Even puppets need an entourage
Liz Hara
Liz Hara
Photo: Kate Marley

She gave up a semester abroad in college to make hundreds of rubber warts before tackling vines and leaves. When a fuzzy, elephant-antelope named Mr. Snuffleupagus needs your help, that’s just what you do. 

For Liz Hara, a new student in the online master’s program, it’s also what she wanted to do. 

Starting in high school, Hara began building puppets for local theaters in Minneapolis. During her junior year of college at Vassar, she landed an internship with the Jim Hensen Company. This included helping Marty Robinson (aka, Mr. Snuffleupagus) with prop and design work (the warts and vines, among other things) for the Broadway production of Little Shop of Horrors that Robinson was involved with at the time. The internship also led to costume work for other Broadway productions, including The Lion King and Shrek

Robinson eventually became her mentor and “puppet dad.” (Her “puppet mom” is Pam Arciero, who plays Oscar the Grouch’s girlfriend, Grundgetta.) A full-time job at Sesame Street followed, doing something few, if any, Ed School students can claim on their resumes: puppet wrangling. 

“It’s basically an art department for the puppets,” Hara explained during a visit to Appian Way in July. “Puppet wranglers dress the puppets and do their hair and makeup.” They also handle rigging — the controls that bring the puppet to life. Hara says it’s a dream job and during the first few weeks as a wrangler, she fell asleep every night “giggling to myself.” 

Asked about her favorite puppet, she jokes, “we never have favorite babies,” but admits a soft spot for Grover, even though, with his big hands, he’s hard to dress. “He’s the only puppet I have ever hugged when no one was watching.” 

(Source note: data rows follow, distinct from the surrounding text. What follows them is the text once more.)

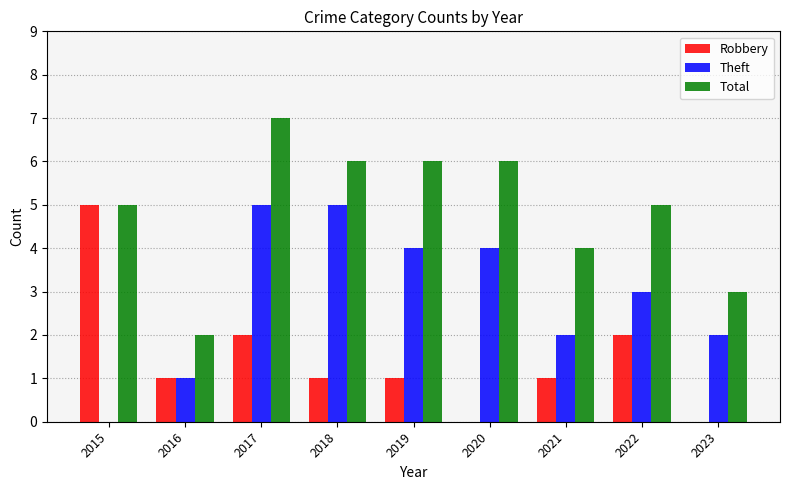

Between 2020 and 2022, which series saw the biggest shift?

Robbery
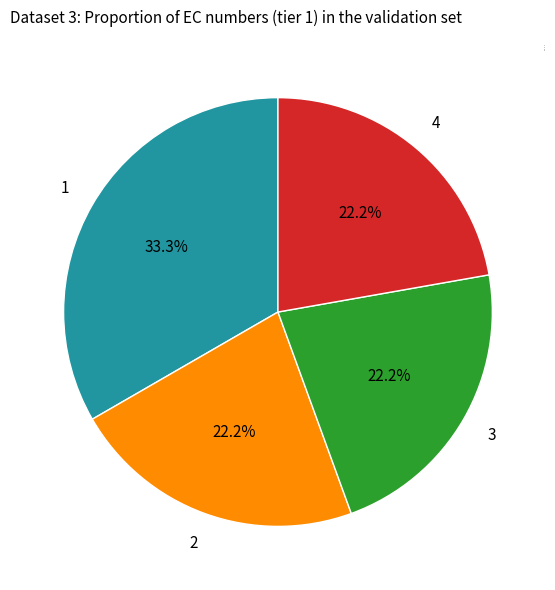

Is there any slice that represents more than half of the pie?

No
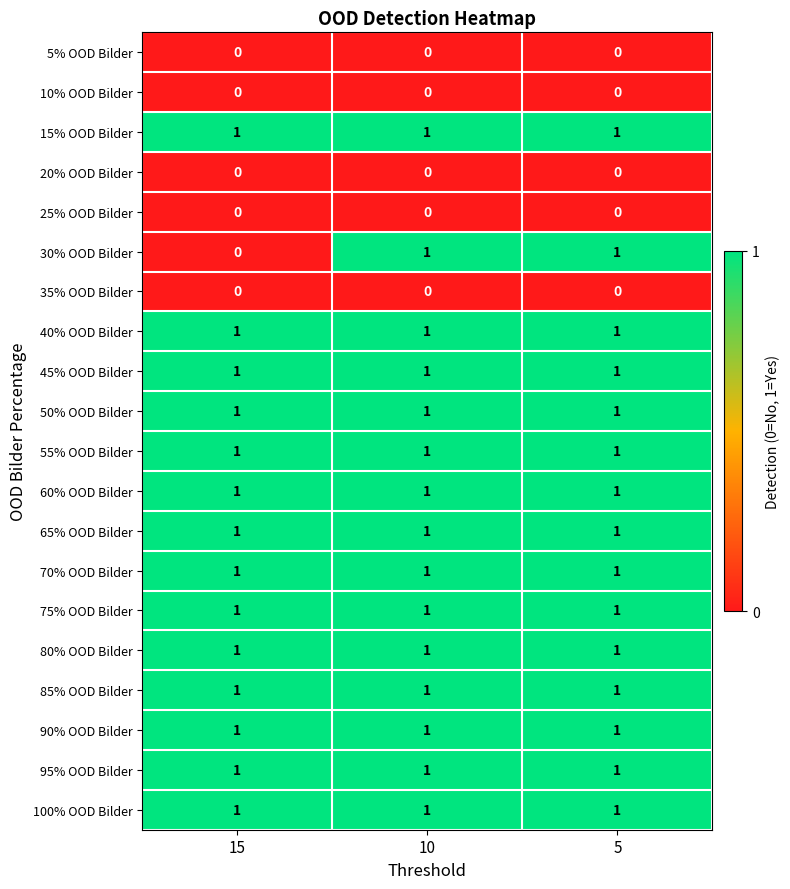

True or false: 80% OOD Bilder has a value of 2 at 15.

False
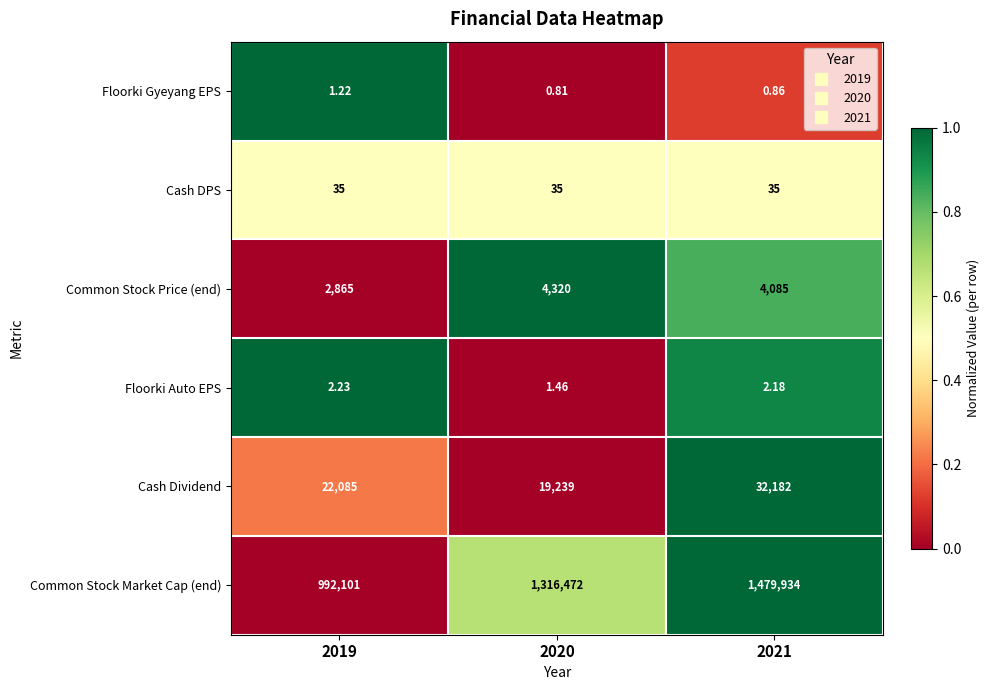

Which series has the largest total across all categories?

Common Stock Market Cap (end)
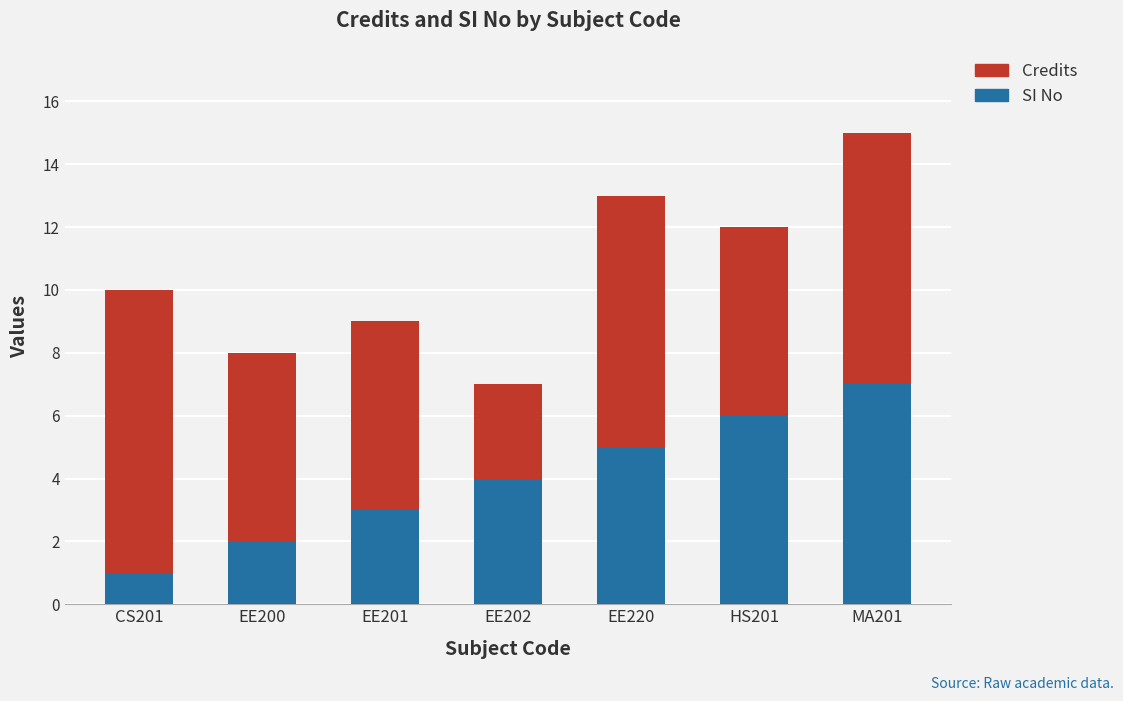

At which category is the sum across all series the highest?

MA201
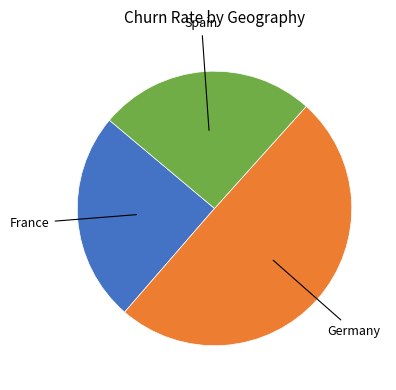

Which slice is the largest?

Germany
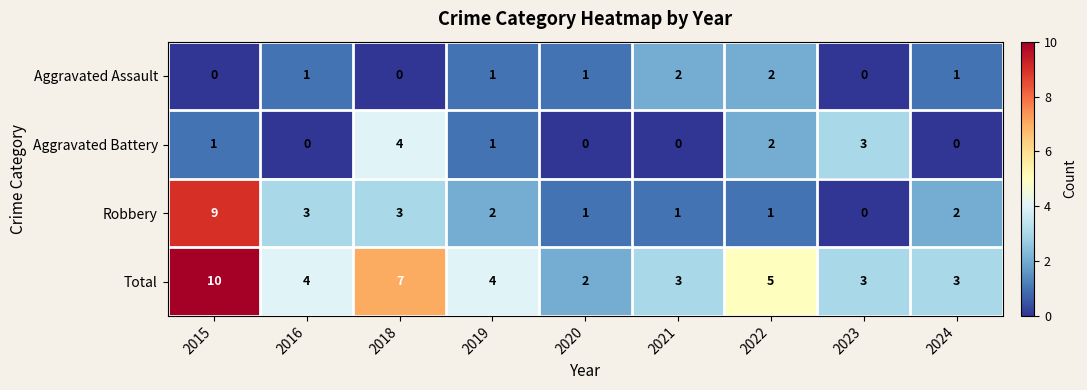

What is the greatest value displayed?

10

In time, Hara also became interested in writing and joined the Sesame writing room. With the team, she won an Emmy in 2018 for outstanding writing (after winning her first in 2015 for costume design). She also started writing for other shows, including Shark Dog, Ninjago, and Life in Pieces

Nowadays, Hara is a full-time writer for Marvel’s Moon Girl and Devil Dinosaur, an animated series about a 13-year-old genius named Lunella who fights crime in New York City with a 10-ton T-Rex. And she’s become more interested in the learning side of kids’ shows, not just the crafting side. Curriculum, she says, is one of reasons she decided to come to the Ed School. 

“The curriculum meetings have always been fascinating to me,” she says. “I would love to create my own curriculum-based show someday, where we bake the curriculum into the premise and format instead of trying to marry them after the fact, which is how it’s often done.” 

And when she has time, she’s still, happily, taking care of the puppets. As she recently told Maple Grove magazine, with puppets, “Things come to life and there is just a beautiful relationship between the audience and the puppet. That is still the most exciting thing about puppetry. Every performance is an invitation to the audience to come play.”